National Science Teachers Association Press:
Arlington, VA, 2001. 192 pp. ISBN 0-87355-193-1. $24.95

The purpose of the National Science Education Standards (NSES) (1) is to provide a vision of how the K-12 education system can develop scientifically literate citizens (understanding that science is inquiry rather than a collection of facts to memorize). The 32 NSES cover a broad range of areas from science content and teaching to assessment and entire science-education systems. You are probably thinking, "It would be nice to have a scientifically literate people, but what do I have to do with K-12 education? Nothing! I teach college chemistry!"

Apparently that is the view of most readers of the Journal because little has been written here about the importance of the NSES. Three editorials come to mind that were published several years ago when the standards were first touted. Crosby pointed out the importance of the standards as a way to improve science education (2). But he did not stop there. He lambasted higher education by reminding us that the K-12 teachers are educated in our institutions of higher education and use them as role models. So we need to be familiar with the NSES. In the next editorial, Ware discussed content-related issues (3).

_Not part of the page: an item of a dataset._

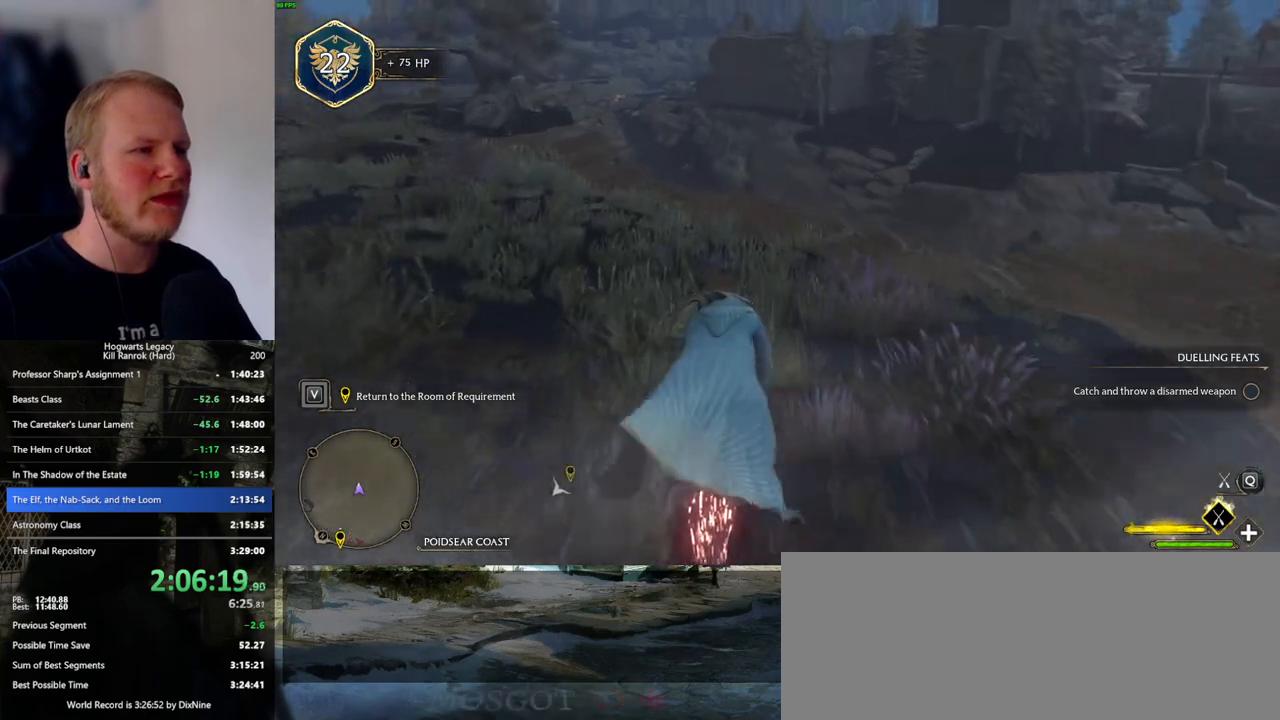
{"keys": ["ctrl_l", "w"], "mouse": ["left"], "events": [[367, "ctrl_l", "down"]]}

She explained that although it appears there is little chemistry content in the NSES, there is actually quite a bit considering the inclusion of inquiry-related standards such as asking questions, investigating ideas, and judging evidence. She ends by pointing out that the ACS was preparing a document to help people involved in first-year high-school chemistry teaching interpret the NSES. This book is now available from the ACS (4). Moore also discussed the NSES in an editorial in 1998 (5). He explained how the standards are for all students, will take time to implement, do not limit chemistry content, and require learning through inquiry. He also pointed out that the content-related standards are only one of six different areas of the NSES.

The NSES include standards in these areas: teaching, professional development, assessment, content, program, and system. They explain that improving science education to develop a scientifically literate citizen goes beyond what happens in classrooms. Consistent and coherent programs must be developed that build on students' understanding of science content and inquiry. And finally, such programs can only develop with alignment of system-level resources for program development. These issues sound far removed from college science teaching. But they are not. And after reading College Pathways to the Science Education Standards you will have a better understanding of these issues in your own situation and will understand how you might effect positive changes.

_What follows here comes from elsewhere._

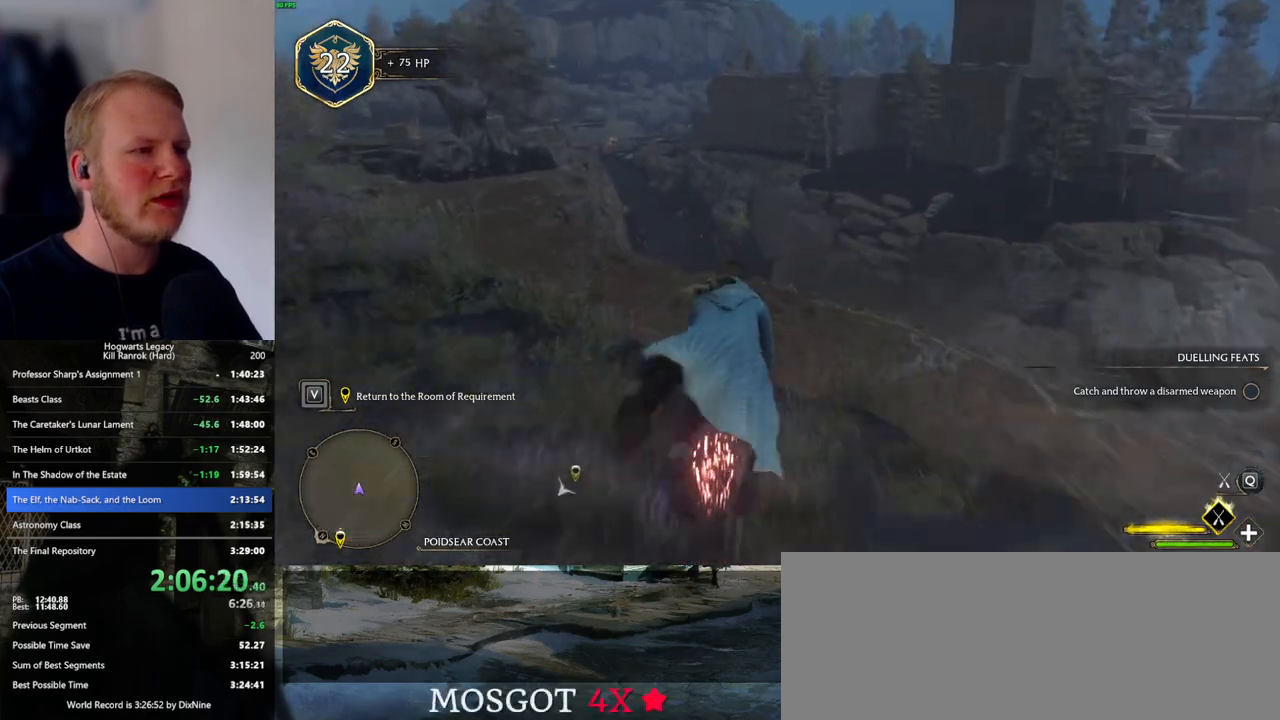
{"keys": ["w"], "mouse": ["left"], "events": [[67, "ctrl_l", "up"]]}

College Pathways makes these important issues easy to read and think about in the context of higher education. The text starts with a brief introduction about the origin of the NSES, discusses differences between "traditional" and "constructivist" classrooms, and ends with an explanation of why college-level science faculty should be involved in science teaching reform. The first six chapters cover the six standards areas in a manner similar to the presentation in the NSES. Each chapter begins with an overview of what the standards in that chapter address. However, the editors of College Pathways have added some useful research- and policy-based discussion to support the four to six standards presented in each chapter. Each standard is presented verbatim from the NSES. It is then discussed, and this is followed by a "From The Field" section authored by various contributors. Each chapter finishes with an up-to-date list of research- and policy-related references that may be new to some readers and are good sources of information.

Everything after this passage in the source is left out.